## [Consigne]
Recopiez, s'il vous plaît, l'intégralité du texte sur Jean-Jacques Feuchère, sans y changer un seul mot.

## [Document source]
▼

Les artistes oubliés du XIXe siècle : Jean-Jacques Feuchère

du XVIe siècle dans la sculpture romantique,
une nouvelle biographie

 

Par Pierre-Louis Calatayud
Diplômé du premier cycle et de muséologie à l’Ecole du Louvre
Etudiant en Master 2 Expertise et Marché de l’Art -  Sorbonne Université

 

Au travers de différentes sources textuelles Pierre-Louis Calatayud propose ici une biographie originale du dessinateur, graveur et sculpteur de Paris, Jean-Jacques Feuchère. De ses années de formation jusqu’à ses années de notoriété, le parcours de cet artiste est ici retracé au travers d’une chronologie détaillée de ses productions artistiques, de ses expositions, de ses commandes publiques et de ses collaborations dont nous retiendrons en particulier celle qui s’est nouée avec l’orfèvre Vechte. Si la sculpture de Satan paraît être encore de nos jours une œuvre emblématique de Jean-Jacques Feuchère, la diversité et la richesse des productions de cet artiste du XIXe siècle, mérite d’être reconnue.

 
Au travers de différentes sources textuelles Pierre-Louis Calatayud propose ici une biographie originale du dessinateur, graveur et sculpteur de Paris, Jean-Jacques Feuchère. De ses années de formation jusqu’à ses années de notoriété, le parcours de cet artiste est ici retracé au travers d’une chronologie détaillée de ses productions artistiques, de ses expositions, de ses commandes publiques et de ses collaborations dont nous retiendrons en particulier celle qui s’est nouée avec l’orfèvre Vechte. Si la sculpture de Satan paraît être encore de nos jours une œuvre emblématique de Jean-Jacques Feuchère, la diversité et la richesse des productions de cet artiste du XIXe siècle, mérite d’être reconnue.

▲

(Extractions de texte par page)
▼

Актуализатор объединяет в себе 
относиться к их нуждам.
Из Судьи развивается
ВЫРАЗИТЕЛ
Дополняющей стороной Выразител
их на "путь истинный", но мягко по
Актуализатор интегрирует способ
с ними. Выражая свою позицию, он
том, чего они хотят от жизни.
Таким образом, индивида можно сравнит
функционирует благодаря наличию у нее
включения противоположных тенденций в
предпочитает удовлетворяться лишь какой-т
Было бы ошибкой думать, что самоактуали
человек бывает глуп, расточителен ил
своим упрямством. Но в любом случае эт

▲

## [Réponse]
Les artistes oubliés du XIXe siècle : Jean-Jacques Feuchère

du XVIe siècle dans la sculpture romantique,
une nouvelle biographie

 

Par Pierre-Louis Calatayud
Diplômé du premier cycle et de muséologie à l’Ecole du Louvre
Etudiant en Master 2 Expertise et Marché de l’Art -  Sorbonne Université

 

Au travers de différentes sources textuelles Pierre-Louis Calatayud propose ici une biographie originale du dessinateur, graveur et sculpteur de Paris, Jean-Jacques Feuchère. De ses années de formation jusqu’à ses années de notoriété, le parcours de cet artiste est ici retracé au travers d’une chronologie détaillée de ses productions artistiques, de ses expositions, de ses commandes publiques et de ses collaborations dont nous retiendrons en particulier celle qui s’est nouée avec l’orfèvre Vechte. Si la sculpture de Satan paraît être encore de nos jours une œuvre emblématique de Jean-Jacques Feuchère, la diversité et la richesse des productions de cet artiste du XIXe siècle, mérite d’être reconnue.

 
Au travers de différentes sources textuelles Pierre-Louis Calatayud propose ici une biographie originale du dessinateur, graveur et sculpteur de Paris, Jean-Jacques Feuchère. De ses années de formation jusqu’à ses années de notoriété, le parcours de cet artiste est ici retracé au travers d’une chronologie détaillée de ses productions artistiques, de ses expositions, de ses commandes publiques et de ses collaborations dont nous retiendrons en particulier celle qui s’est nouée avec l’orfèvre Vechte. Si la sculpture de Satan paraît être encore de nos jours une œuvre emblématique de Jean-Jacques Feuchère, la diversité et la richesse des productions de cet artiste du XIXe siècle, mérite d’être reconnue.